__Assigned task__
Filter the records for "name" and keep each line that has it.

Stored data
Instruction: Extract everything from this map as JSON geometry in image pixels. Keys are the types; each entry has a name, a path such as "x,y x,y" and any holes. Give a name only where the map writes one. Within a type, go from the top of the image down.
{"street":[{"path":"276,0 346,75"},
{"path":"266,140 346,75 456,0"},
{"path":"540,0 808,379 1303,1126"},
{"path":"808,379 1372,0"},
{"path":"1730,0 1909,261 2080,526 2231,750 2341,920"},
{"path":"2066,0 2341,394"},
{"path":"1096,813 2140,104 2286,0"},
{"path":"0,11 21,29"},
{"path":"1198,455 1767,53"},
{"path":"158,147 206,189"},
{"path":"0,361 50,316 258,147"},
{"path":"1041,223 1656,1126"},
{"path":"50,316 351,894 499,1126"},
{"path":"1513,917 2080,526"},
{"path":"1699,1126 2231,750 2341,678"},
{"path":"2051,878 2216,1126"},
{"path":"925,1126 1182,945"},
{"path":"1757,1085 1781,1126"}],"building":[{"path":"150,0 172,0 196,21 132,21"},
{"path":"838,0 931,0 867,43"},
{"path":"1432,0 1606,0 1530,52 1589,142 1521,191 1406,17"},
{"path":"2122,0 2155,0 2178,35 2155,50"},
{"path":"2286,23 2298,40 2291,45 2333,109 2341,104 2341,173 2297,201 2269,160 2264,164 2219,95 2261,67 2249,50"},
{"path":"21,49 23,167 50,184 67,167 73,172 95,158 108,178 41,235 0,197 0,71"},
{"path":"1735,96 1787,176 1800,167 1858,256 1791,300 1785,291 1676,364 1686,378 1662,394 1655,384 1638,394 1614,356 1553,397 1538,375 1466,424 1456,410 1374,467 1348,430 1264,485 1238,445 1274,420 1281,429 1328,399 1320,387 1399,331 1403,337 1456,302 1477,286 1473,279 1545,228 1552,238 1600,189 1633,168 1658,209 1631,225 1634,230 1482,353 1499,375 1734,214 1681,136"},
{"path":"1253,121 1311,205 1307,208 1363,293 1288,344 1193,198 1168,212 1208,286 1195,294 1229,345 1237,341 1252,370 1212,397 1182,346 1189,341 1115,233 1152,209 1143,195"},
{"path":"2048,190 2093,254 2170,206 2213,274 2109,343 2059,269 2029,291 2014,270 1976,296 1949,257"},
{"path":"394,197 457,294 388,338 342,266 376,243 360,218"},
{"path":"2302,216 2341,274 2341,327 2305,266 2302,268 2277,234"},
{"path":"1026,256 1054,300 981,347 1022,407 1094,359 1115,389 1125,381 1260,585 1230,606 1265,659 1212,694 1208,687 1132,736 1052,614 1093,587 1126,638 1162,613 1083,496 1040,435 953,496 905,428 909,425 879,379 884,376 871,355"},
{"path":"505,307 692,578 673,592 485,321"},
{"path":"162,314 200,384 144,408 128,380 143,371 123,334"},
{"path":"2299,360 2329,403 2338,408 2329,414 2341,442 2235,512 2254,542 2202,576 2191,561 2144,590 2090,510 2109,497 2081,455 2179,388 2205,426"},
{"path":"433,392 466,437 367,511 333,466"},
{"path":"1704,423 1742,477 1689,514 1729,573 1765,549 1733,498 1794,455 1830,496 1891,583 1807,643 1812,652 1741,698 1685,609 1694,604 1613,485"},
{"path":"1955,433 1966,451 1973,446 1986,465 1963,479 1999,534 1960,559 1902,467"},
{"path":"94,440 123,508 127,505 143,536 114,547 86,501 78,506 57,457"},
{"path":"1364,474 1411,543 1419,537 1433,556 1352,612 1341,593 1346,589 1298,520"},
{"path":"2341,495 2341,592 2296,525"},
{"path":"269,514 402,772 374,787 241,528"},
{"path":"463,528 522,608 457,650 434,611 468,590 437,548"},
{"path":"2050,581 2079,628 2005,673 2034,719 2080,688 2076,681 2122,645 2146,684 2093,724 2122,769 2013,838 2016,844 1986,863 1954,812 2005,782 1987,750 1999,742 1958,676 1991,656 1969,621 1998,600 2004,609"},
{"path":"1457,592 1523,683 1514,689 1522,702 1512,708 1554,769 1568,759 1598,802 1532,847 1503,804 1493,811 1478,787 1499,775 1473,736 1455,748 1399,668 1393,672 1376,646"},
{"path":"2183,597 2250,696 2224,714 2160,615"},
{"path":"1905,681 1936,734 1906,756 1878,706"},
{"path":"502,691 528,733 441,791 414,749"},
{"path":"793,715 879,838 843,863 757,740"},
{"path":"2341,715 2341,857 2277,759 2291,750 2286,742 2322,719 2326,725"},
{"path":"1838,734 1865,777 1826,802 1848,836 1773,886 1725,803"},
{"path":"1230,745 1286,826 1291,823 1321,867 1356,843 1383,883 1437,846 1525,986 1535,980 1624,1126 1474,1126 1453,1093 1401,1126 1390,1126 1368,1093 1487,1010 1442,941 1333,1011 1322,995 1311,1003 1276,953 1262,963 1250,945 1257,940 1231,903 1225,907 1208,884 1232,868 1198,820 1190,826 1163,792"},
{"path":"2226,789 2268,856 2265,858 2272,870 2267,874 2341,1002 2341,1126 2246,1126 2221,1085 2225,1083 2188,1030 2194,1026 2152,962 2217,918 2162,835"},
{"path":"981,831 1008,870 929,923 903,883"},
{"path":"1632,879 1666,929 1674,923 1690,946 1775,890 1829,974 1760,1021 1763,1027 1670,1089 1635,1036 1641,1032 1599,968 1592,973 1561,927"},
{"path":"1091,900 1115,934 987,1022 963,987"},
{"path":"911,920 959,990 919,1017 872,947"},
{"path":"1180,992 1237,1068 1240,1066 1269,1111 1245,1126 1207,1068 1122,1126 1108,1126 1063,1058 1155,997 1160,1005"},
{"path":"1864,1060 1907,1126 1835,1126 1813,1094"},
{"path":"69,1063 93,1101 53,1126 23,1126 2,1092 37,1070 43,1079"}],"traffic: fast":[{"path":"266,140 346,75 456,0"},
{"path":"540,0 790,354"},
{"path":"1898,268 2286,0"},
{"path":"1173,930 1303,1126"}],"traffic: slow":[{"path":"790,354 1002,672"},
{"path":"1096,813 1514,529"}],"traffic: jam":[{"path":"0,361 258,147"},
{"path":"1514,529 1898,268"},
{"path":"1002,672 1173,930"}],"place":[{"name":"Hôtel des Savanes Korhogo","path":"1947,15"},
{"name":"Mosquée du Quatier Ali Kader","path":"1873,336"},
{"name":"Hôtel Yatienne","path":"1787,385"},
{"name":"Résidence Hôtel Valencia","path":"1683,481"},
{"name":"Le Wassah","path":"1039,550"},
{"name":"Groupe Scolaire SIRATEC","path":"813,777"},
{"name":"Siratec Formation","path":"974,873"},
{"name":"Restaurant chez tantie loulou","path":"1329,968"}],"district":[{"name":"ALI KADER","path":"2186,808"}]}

__Solution for this exercise__
Instruction: Extract everything from this map as JSON geometry in image pixels. Keys are the types; each entry has a name, a path such as "x,y x,y" and any holes. Give a name only where the map writes one. Within a type, go from the top of the image down.
{"path":"1002,672 1173,930"}],"place":[{"name":"Hôtel des Savanes Korhogo","path":"1947,15"},
{"name":"Mosquée du Quatier Ali Kader","path":"1873,336"},
{"name":"Hôtel Yatienne","path":"1787,385"},
{"name":"Résidence Hôtel Valencia","path":"1683,481"},
{"name":"Le Wassah","path":"1039,550"},
{"name":"Groupe Scolaire SIRATEC","path":"813,777"},
{"name":"Siratec Formation","path":"974,873"},
{"name":"Restaurant chez tantie loulou","path":"1329,968"}],"district":[{"name":"ALI KADER","path":"2186,808"}]}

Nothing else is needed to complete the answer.